A primeira etapa correu bem. Arrumou uma arma, rendeu um ricaço local e o levou para o cativeiro numa casa dos arredores. A partir daí as trapalhadas se sucederam. Ele escrevia bilhetes de próprio punho nas negociações. Ligava para a família do refém sempre do mesmo telefone público e ficava um tempão conversando - era um sujeito vaidoso e loquaz, não gostava que o interrompessem quando estava falando. Detalhe: o orelhão ficava pertinho do lugar do cativeiro.
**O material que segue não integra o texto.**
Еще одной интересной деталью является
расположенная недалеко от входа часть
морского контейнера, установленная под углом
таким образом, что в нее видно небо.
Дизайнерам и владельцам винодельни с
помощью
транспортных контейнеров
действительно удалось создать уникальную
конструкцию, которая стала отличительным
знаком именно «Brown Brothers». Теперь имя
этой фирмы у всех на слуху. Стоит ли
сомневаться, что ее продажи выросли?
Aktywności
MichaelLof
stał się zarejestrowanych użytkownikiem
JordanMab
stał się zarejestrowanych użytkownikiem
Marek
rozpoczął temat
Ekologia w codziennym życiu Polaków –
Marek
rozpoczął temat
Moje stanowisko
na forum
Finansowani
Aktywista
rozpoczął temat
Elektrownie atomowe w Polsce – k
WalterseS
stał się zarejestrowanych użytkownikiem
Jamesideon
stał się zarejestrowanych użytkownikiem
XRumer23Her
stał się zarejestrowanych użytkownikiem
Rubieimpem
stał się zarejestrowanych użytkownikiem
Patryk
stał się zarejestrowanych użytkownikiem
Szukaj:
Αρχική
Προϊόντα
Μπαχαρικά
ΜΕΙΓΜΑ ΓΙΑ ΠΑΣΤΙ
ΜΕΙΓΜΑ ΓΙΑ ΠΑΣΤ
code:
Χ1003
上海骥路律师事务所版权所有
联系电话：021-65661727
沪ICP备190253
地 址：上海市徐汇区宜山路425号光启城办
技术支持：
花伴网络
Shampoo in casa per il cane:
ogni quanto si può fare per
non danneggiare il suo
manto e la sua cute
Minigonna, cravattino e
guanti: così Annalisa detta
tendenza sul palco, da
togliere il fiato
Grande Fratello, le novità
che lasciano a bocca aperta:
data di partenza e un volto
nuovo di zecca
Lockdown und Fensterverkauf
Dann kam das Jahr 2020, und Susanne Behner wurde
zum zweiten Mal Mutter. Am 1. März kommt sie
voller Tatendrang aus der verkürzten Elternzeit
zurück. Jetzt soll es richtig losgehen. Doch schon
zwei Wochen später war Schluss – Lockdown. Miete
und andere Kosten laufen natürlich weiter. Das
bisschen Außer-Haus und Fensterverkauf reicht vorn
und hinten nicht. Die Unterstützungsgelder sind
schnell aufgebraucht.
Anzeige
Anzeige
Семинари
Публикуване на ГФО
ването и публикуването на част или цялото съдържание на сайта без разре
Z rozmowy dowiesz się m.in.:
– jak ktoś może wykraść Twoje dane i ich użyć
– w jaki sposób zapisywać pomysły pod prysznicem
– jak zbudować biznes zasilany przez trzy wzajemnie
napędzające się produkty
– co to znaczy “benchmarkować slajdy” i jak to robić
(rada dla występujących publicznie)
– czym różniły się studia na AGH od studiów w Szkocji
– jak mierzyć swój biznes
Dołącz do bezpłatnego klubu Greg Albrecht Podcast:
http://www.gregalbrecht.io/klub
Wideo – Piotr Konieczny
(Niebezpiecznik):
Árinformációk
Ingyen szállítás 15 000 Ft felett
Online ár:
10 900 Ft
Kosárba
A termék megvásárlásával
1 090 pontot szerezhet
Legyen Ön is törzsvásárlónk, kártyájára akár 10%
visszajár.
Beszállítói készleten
E mais: estacionou o carro do sequestrado no pátio da frente da casa, com a placa visível a quem passasse pela rua e desse uma olhada pelo portão gradeado.
Chegou o momento decisivo, o pagamento do resgate. Por comodidade, combinou um lugar prático para a entrega do dinheiro: um latão de lixo na calçada da casa da mãe dele. O resultado foi previsível. A polícia o pegou em flagrante. Preso, teve a sorte de não ir direto para a penitenciária, que estava lotada até a tampa. Ficou aguardando julgamento numa casa de detenção provisória, até que um dia conseguiu fugir pela porta da frente - possivelmente depois de generosa doação de sua família aos carcereiros, pois é improvável que um plano de fuga de sua lavra tivesse qualquer chance de êxito.
Livre, num raro lampejo de inteligência, intuiu que sua carreira criminosa não teria futuro. Zarpou para o exterior, onde vive até hoje, casado e com filhos. Se colocar de novo os pés no Brasil, imagino que será condenado a ver filmes policiais e ler romances de Agatha Christie por dez anos até deixar de ser burro. Woody Allen adoraria filmar a vida desse cara.